Developmental biologists, Martin Cohn and Zhengui Zheng of the Howard Hughes Medical Institute and the department of molecular genetics and microbiology at the UF College of Medicine, have recently linked ring finger proportions to levels of sex hormones in an embryo. Until now, there has been no direct experimental evidence to support this claim.
Cohn and Zheng say that during early embryonic development, the balance of sex hormones can have an effect on the growth of certain finger bones. That’s because the developing digits of males and females house receptors that respond differently to the hormones testosterone and estrogen.
By tracking the prenatal growth of the limb buds in mice, which have a digit length ratio similar to ours, the scientists controlled the gene-signaling effects of the two sex hormones. Cohn and Zheng found that higher levels of the male hormone testosterone generally equated to a proportionally longer ring finger, while increased estrogen correlated with a more feminized appearance.
Are you looking at your hands yet?
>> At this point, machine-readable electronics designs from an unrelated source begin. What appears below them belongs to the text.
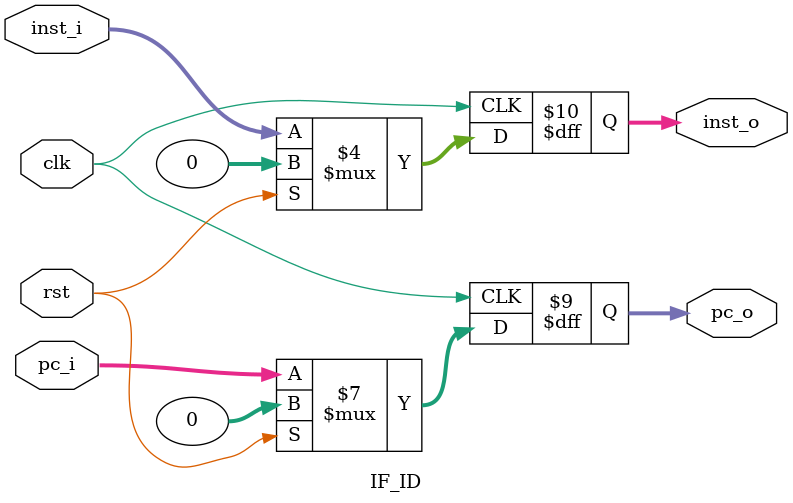
<source format=v>
module IF_ID(
    input wire clk,
    input wire rst,
    input wire[31:0] pc_i,
    input wire[31:0] inst_i,
    
    output reg[31:0] pc_o,
    output reg[31:0] inst_o
);

    always @ (posedge clk) begin
        if(rst == 1'b1) begin
            pc_o <= 32'b0;
            inst_o <= 32'b0;
        end else begin
            pc_o <= pc_i;
            inst_o <= inst_i;
        end
    end
endmodule
   
    
</source>
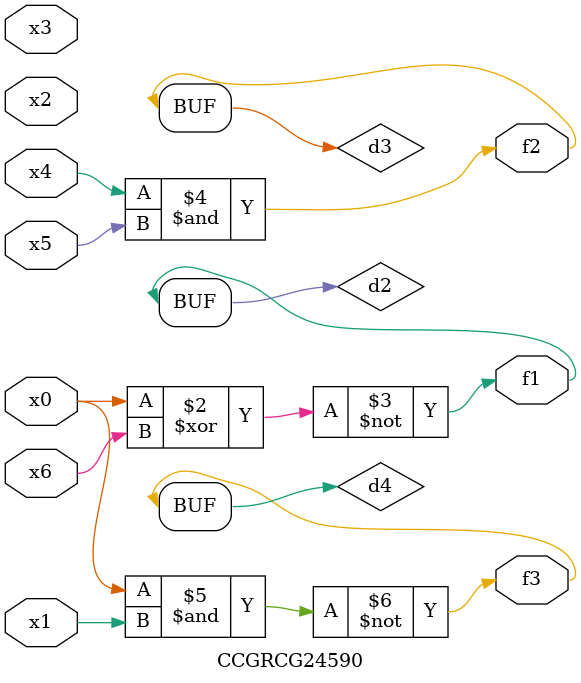
<source format=v>
module CCGRCG24590(
	input x0, x1, x2, x3, x4, x5, x6,
	output f1, f2, f3
);

	wire d1, d2, d3, d4;

	nor (d1, x0);
	xnor (d2, x0, x6);
	and (d3, x4, x5);
	nand (d4, x0, x1);
	assign f1 = d2;
	assign f2 = d3;
	assign f3 = d4;
endmodule

</source>
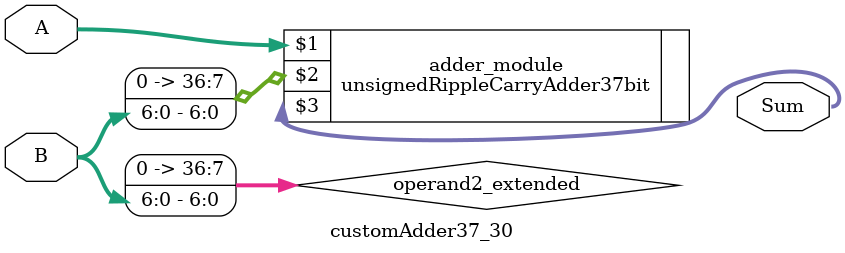
<source format=v>
module customAdder37_30(
                        input [36 : 0] A,
                        input [6 : 0] B,
                        
                        output [37 : 0] Sum
                );

        wire [36 : 0] operand2_extended;
        
        assign operand2_extended =  {30'b0, B};
        
        unsignedRippleCarryAdder37bit adder_module(
            A,
            operand2_extended,
            Sum
        );
        
        endmodule
        
</source>
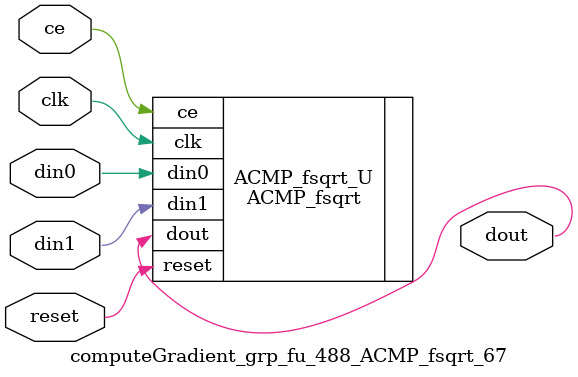
<source format=v>

`timescale 1 ns / 1 ps
module computeGradient_grp_fu_488_ACMP_fsqrt_67(
    clk,
    reset,
    ce,
    din0,
    din1,
    dout);

parameter ID = 32'd1;
parameter NUM_STAGE = 32'd1;
parameter din0_WIDTH = 32'd1;
parameter din1_WIDTH = 32'd1;
parameter dout_WIDTH = 32'd1;
input clk;
input reset;
input ce;
input[din0_WIDTH - 1:0] din0;
input[din1_WIDTH - 1:0] din1;
output[dout_WIDTH - 1:0] dout;



ACMP_fsqrt #(
.ID( ID ),
.NUM_STAGE( 8 ),
.din0_WIDTH( din0_WIDTH ),
.din1_WIDTH( din1_WIDTH ),
.dout_WIDTH( dout_WIDTH ))
ACMP_fsqrt_U(
    .clk( clk ),
    .reset( reset ),
    .ce( ce ),
    .din0( din0 ),
    .din1( din1 ),
    .dout( dout ));

endmodule

</source>
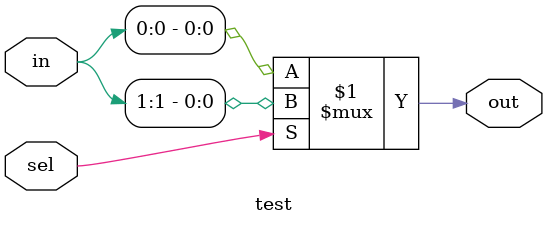
<source format=v>
module test (
input [1:0] in,
input sel,
output out
);
assign out = sel ? in[1] : in[0];

endmodule
</source>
In general, a man’s ring finger is longer than his index, and the opposite usually holds true for a woman. But in addition to providing insight on the conditions of one’s prenatal development, Cohn says that the potential significance of finger ratio doesn’t stop there.
“There is growing evidence that a number of adult diseases have fetal origins,” Cohn says. “With the new data, we’ve shown that the digit ratio reflects one’s prenatal androgen and estrogen activity, and that could have some explanatory power.”
Outside of this recent discovery, studies have also associated finger proportion to a host of other human traits, such as: sperm count, aggression, musical skill, sexual orientation and athletic ability. The ratio has also been studied in relation to health problems including: autism, depression, heart attack and breast cancer.